France-Chili, 2015, 2h08, VOSTF
avec Adan Jodorowsky, Brontis Jodorowsky, Pamela Flores
avec Adan Jodorowsky, Brontis Jodorowsky, Pamela Flores
Poésie sans fin
Dans l’effervescence de la capitale chilienne Santiago, pendant les années 1940 et 50, « Alejandrito » Jodorowsky, âgé d’une vingtaine d’années, décide de devenir poète contre la volonté de sa famille. Il est introduit dans le cœur de la bohème artistique et intellectuelle de l’époque et y rencontre Enrique Lihn, Stella Diaz, Nicanor Parra et tant d’autres jeunes poètes prometteurs et anonymes qui deviendront les maîtres de la littérature moderne de l’Amérique Latine. Immergé dans cet univers d’expérimentation poétique, il vit à leurs côtés comme peu avant eux avaient osé le faire : sensuellement, authentiquement, follement.

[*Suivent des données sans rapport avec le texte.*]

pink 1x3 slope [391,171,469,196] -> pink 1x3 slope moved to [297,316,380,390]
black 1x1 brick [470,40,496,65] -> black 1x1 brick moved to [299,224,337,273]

« Je suis poète. » Décidément, nul n’aura prononcé au cinéma cette phrase un peu sacrilège (tout particulièrement dans le Chili des années 1940) et un peu démodée (dans une perspective plus contemporaine) avec autant de conviction qu’Alejandro Jodorowsky. On l’avait salué il y a trois ans avec La Danza de la Realidad, alors qu’il s’éloignait sur une barque aux côtés d’un mime déguisé en squelette. On croyait lire dans cette scène touchante un adieu définitif. Et l’on avait tort, comme en témoigne Poesía Sin Fin, bijou d’un artiste de quatre-vingt sept ans qui n’a rien perdu de sa vitalité. L’œuvre poursuit le projet autobiographique de La Danza de la Realidad et en conserve le dispositif. Il s’agit, pour explorer le passé, de donner forme à un « théâtre familial » qui mobilise l’entourage du réalisateur et notamment ses deux fils (Adan Jodorowsky dans le rôle du protagoniste adulte, Brontis Jodorowsky dans celui du père) ainsi que son neveu (dans le rôle du protagoniste enfant). Jodorowsky lui-même n’apparaît que par moments, dans le rôle de guide et de dramaturge. Là où le premier film dévoilait l’enfance du protagoniste, Poesía Sin Fin suit les péripéties du jeune Alejandro au cours de son adolescence à Tocopilla et lors de son arrivée à Santiago, jusqu’au moment où il quitte son pays natal pour Paris. Entre les deux, ce sont toutes les expériences artistiques et humaines de la jeunesse qui défilent, à mesure que l’environnement familial fellinien des Jodorowsky s’estompe pour laisser place à la grande ville et à sa faune (non moins fellinienne à vrai dire).